Dr. Mary Lynch, research director of the pain management unit at the Queen Elizabeth II Health Sciences Centre, said veterinarians in Canada get more training in pain assessment and management than do doctors.
She said patients are being discharged from hospital after surgery without being given good information on managing pain. One study showed 50 per cent of people are leaving without a prescription for pain medication.
"There's needless suffering with the acute pain," Lynch told Don Connolly on CBC's Information Morning.
"We now know that that acute pain, if left untreated, it leaves people at higher risk of developing persistent post-operative pain and then joining the ranks of people suffering from chronic pain conditions."

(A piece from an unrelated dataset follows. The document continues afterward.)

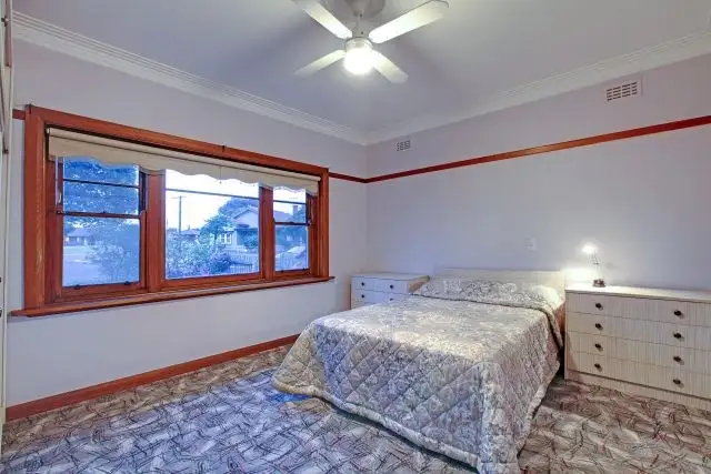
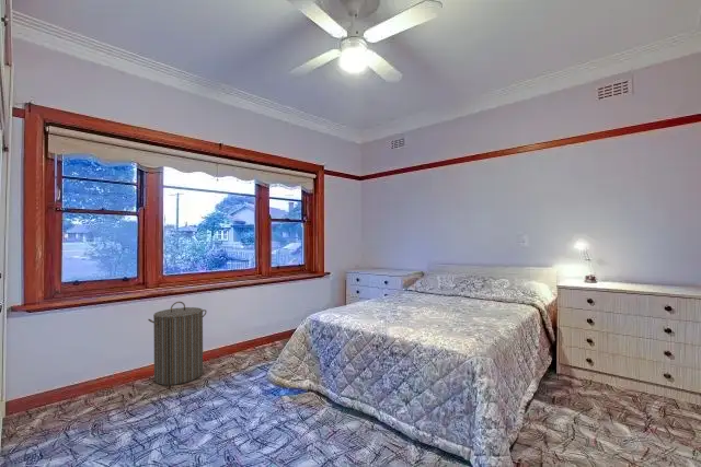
+ laundry hamper [147,301,207,386]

This comes as the College of Physicians and Surgeons of Nova Scotia recently approved a new policy that instructs doctors to look at a patient's monitored drug history before writing a prescription for narcotics or controlled substances.
The goal is to make sure narcotics are prescribed to patients who need the drugs for pain relief, rather than someone with an addiction or who may be looking to sell the drugs.
Lynch said only a small number of people who are prescribed opiates for pain become addicts and there's a variety of reasons why.
But with growing publicity around prescription drug addiction, Lynch said some people are stopping their medications entirely and there are doctors who won't prescribe.
She said there is denial, ignorance and a stigma around people with pain. Health-care professionals, she said, are not adequately educated on how to help those suffering.